Method 2: An alternative method is described in U.S. Pat. No. 6,040,657 that uses solder or brazing materials of Indium, Indium tin Alloys, Gold-Tin alloys and Gold-Germanium alloys, etc. to flow and wet the micro-channel plate to the feed-through assembly. A primary disadvantage to Method 1 is that a large perimeter portion of the micro-channel plate is covered by a retainer ring used to hold the micro-channel plate in position. The retainer ring occupies space in the ceramic feed-through and also requires complimentary rings to hold and position the retainer; in all there are at least 4 additional rings in the feed-through required for this Method. Additionally the perimeter coverage of the micro-channel plate restricts the design of the cathode input window, because it must accommodate the added height of the retainer and complimentary supports.
Added costs are incurred by Method 1 due to the additional supports and inherent yield losses due to assembly.
A primary disadvantage to Method 2 is that the micro-channel plate must be coated with a metal electrode suitable for bonding with the alloy material. Patterning the electrode to provide electrical and mechanical interconnects to the micro-channel plate becomes very difficult because the flow of the molten alloy material is uncontrolled. The uncontrolled flow of the alloy may allow contact with the micro-channels, which is undesirable for proper operation. The primary advantage of the current invention is that there is no flow of material.
Method 2 eliminates only 1 of the support rings so there are still 3 additional pieces required over the present invention.
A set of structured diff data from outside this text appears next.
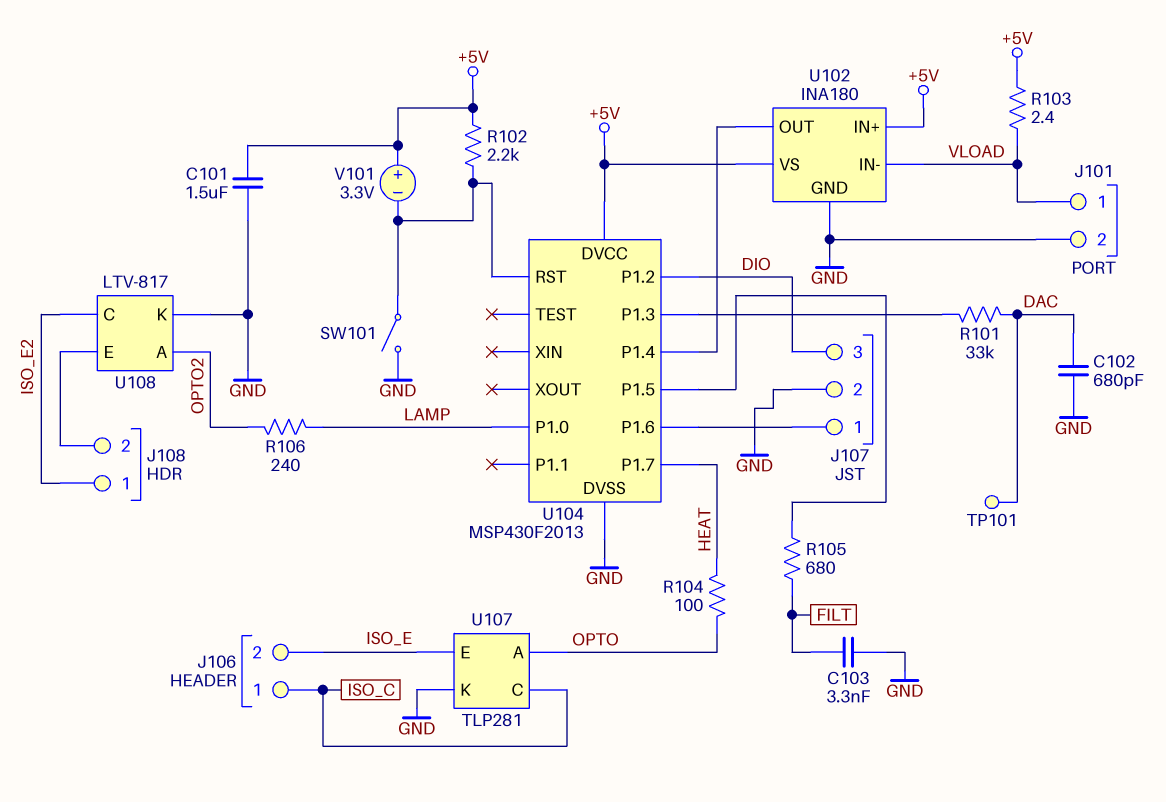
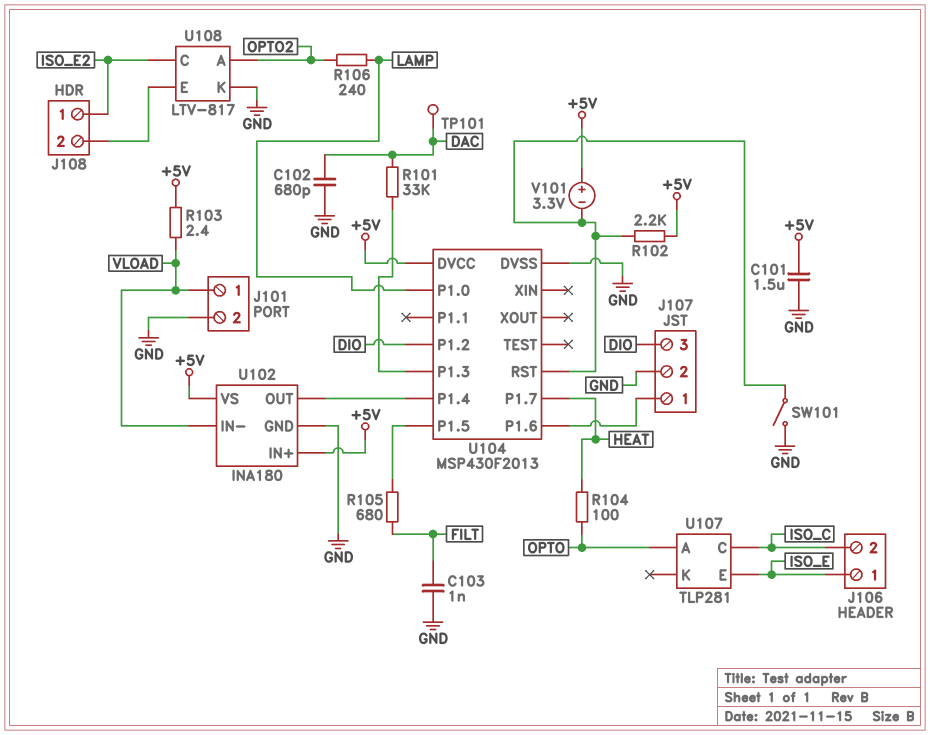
C103: 3.3nF (FILT, GND) -> 1nF (FILT, GND)
J106 pin 1: ISO_C -> ISO_E
J106 pin 2: ISO_E -> ISO_C
U107 pin K: GND -> none

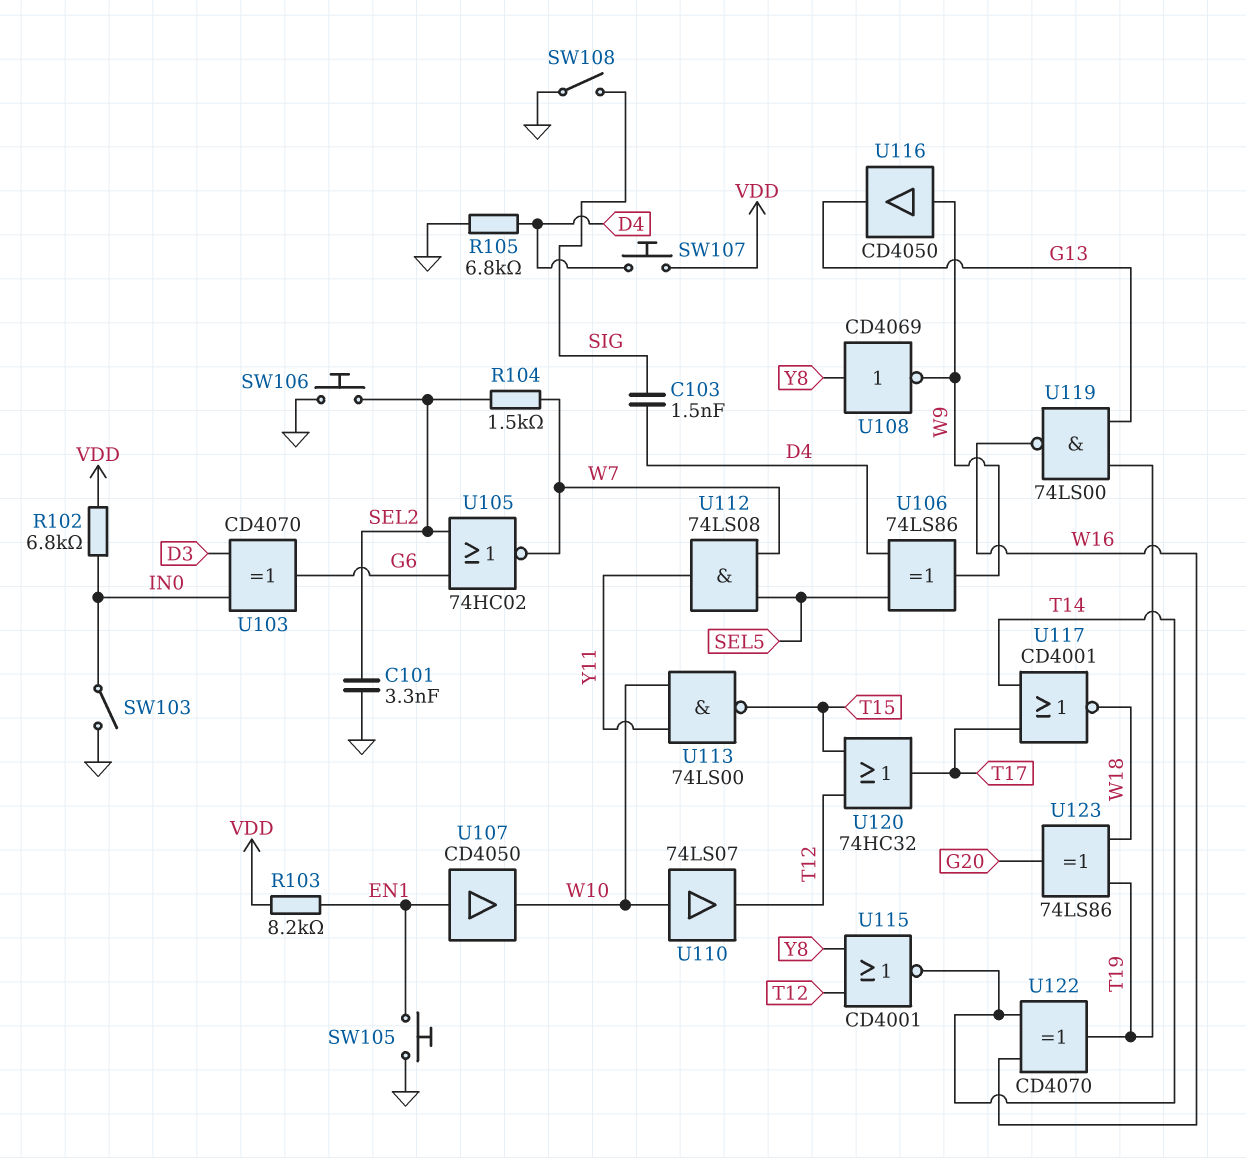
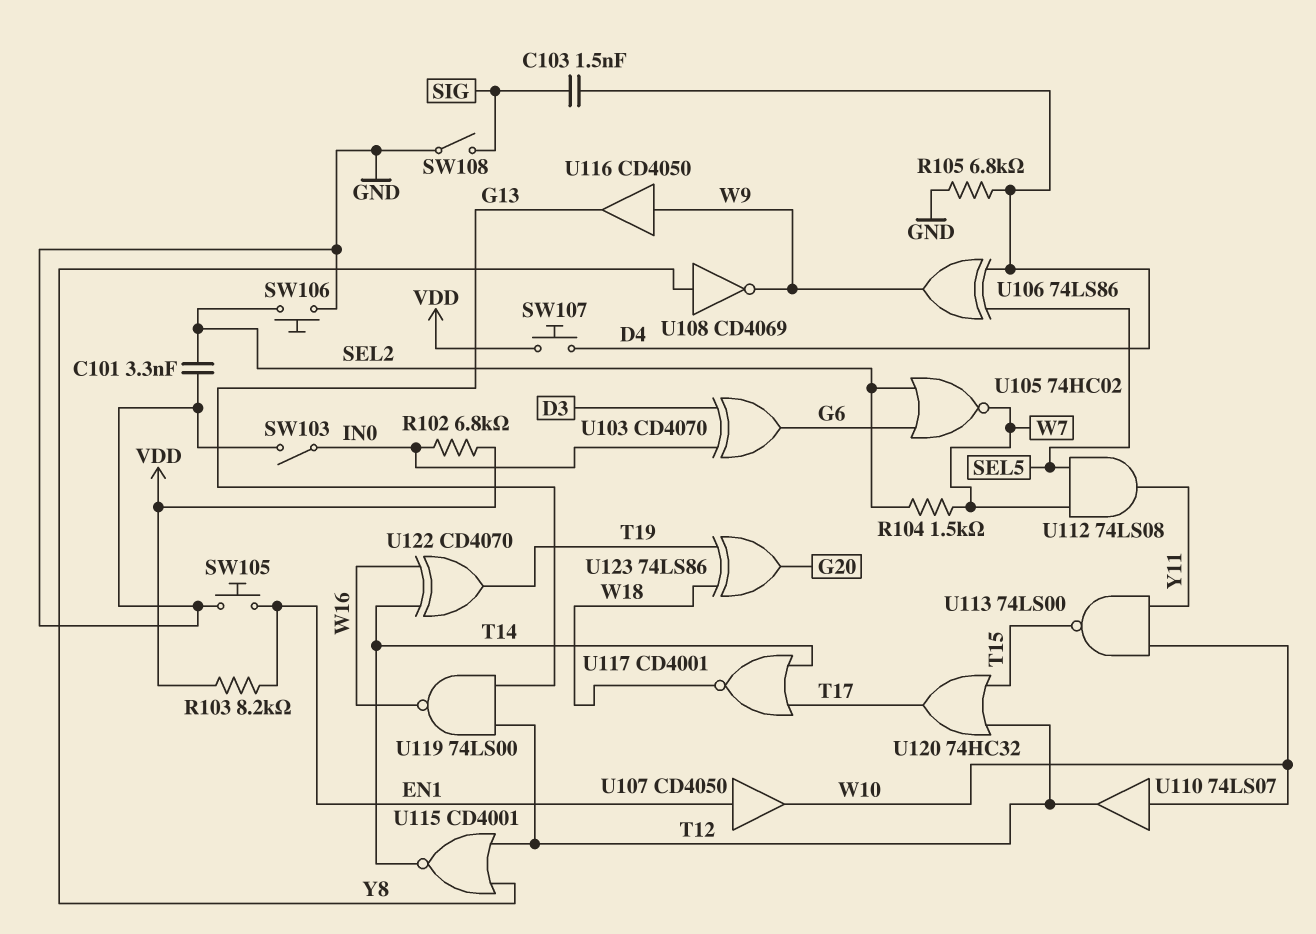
U119: NAND 74LS00 (in G13, in T19, out W16) -> NAND 74LS00 (in G13, in T12, out W16)

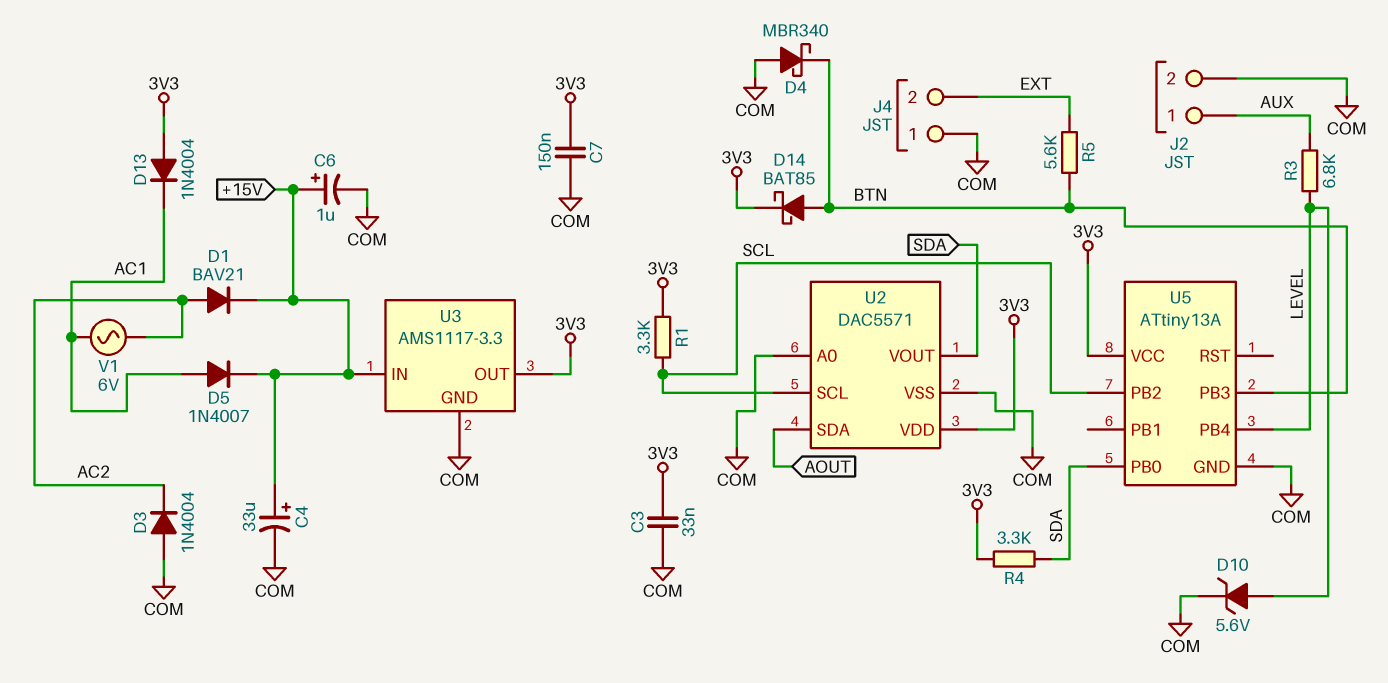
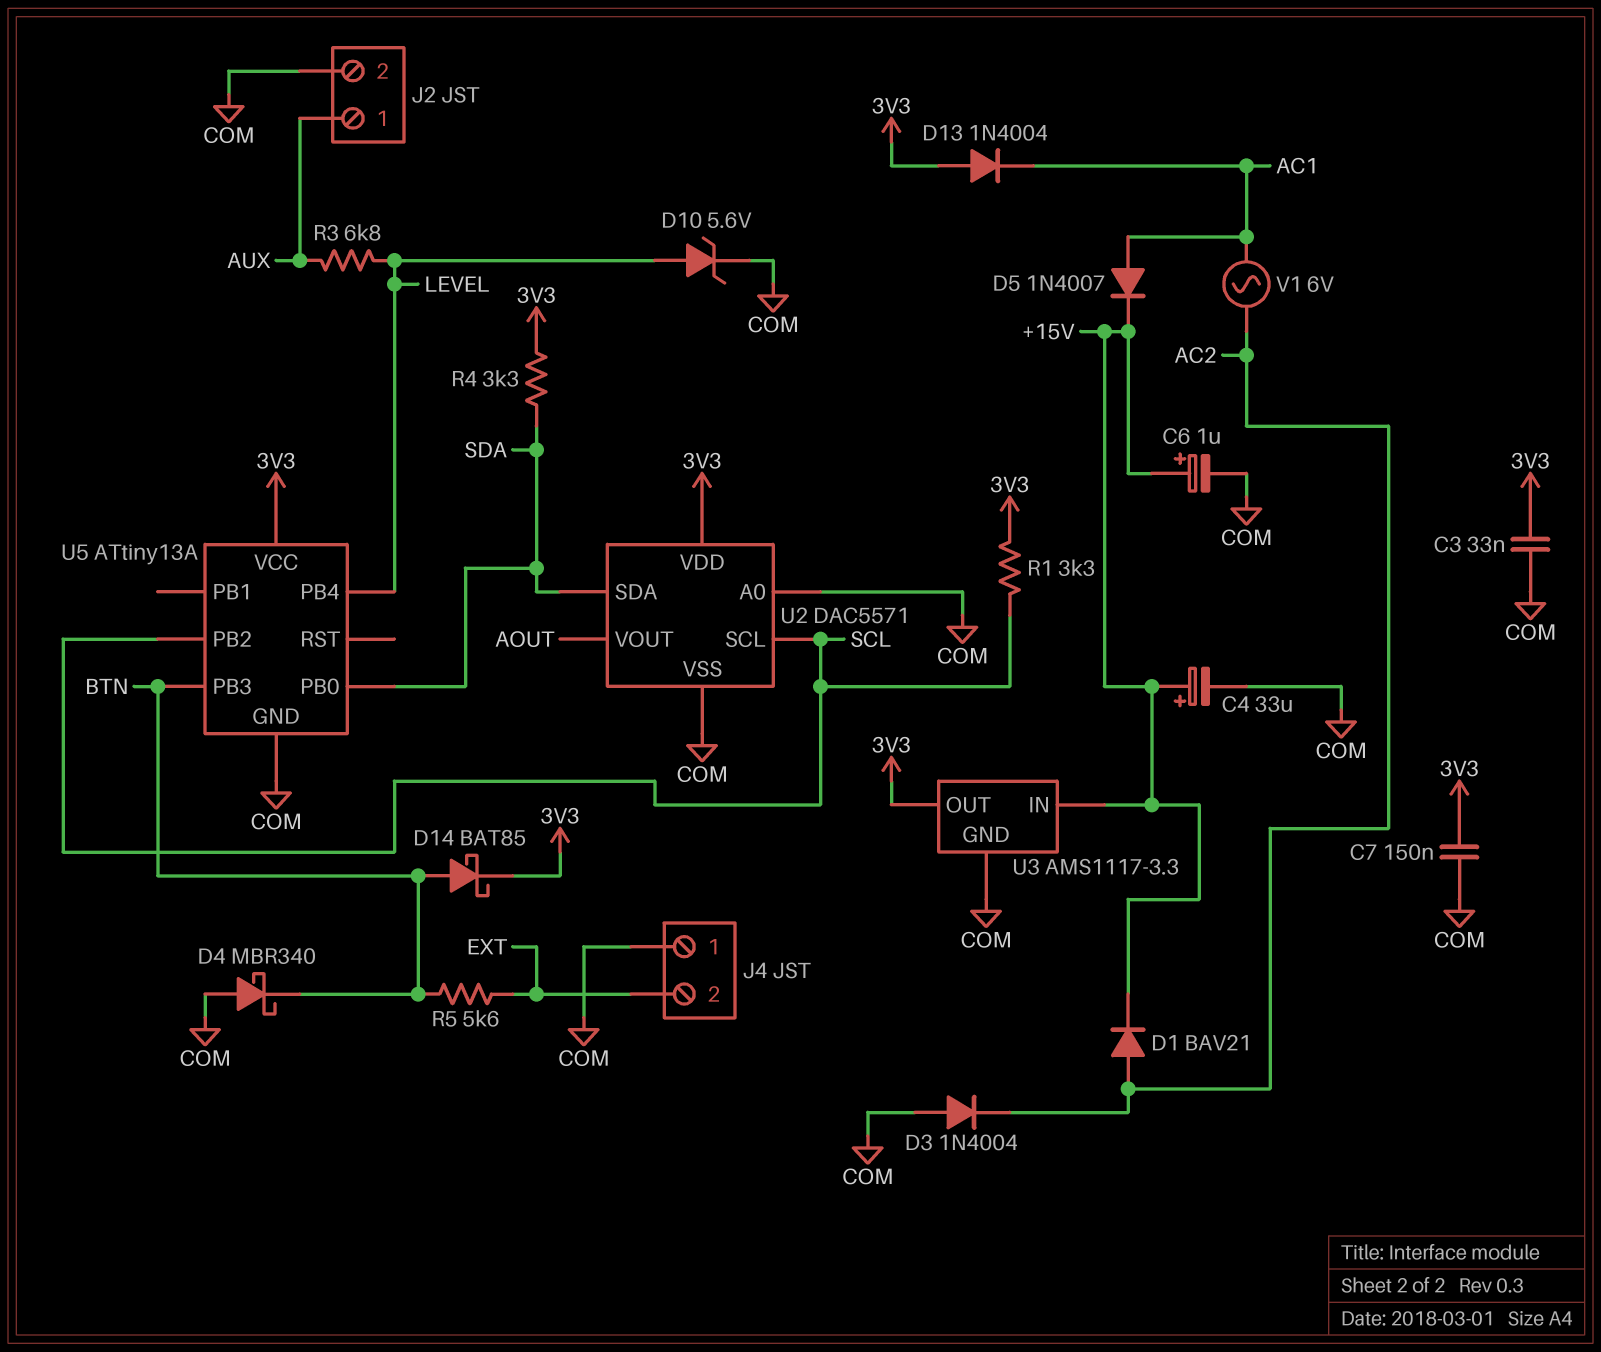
U2 pin SDA: AOUT -> SDA
U2 pin VOUT: SDA -> AOUT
U.S. Pat. Nos. 5,514,928 and 5,632,436 disclose “interbonding” two or more micro-channel plates using an alloy similar to those described in Method 2 above. These patents do not discuss bonding of a micro-channel plate to a ceramic feed-through.
U.S. Pat. No. 6,040,657 teaches a “solder pin” to conductively contact the micro-channel plate as described in Method 2 above.
U.S. Pat. No. 5,994,824 discloses a “metallized snap ring” similar to that used in Method 1 above.
U.S. Pat. No. 5,573,173 teaches “diffusion bonding,” but describes use with an electron gun and a cathode ray tube.
While the above cited references introduce and disclose a number of noteworthy advances and technological improvements within the art, none completely fulfills the specific objectives achieved by this invention.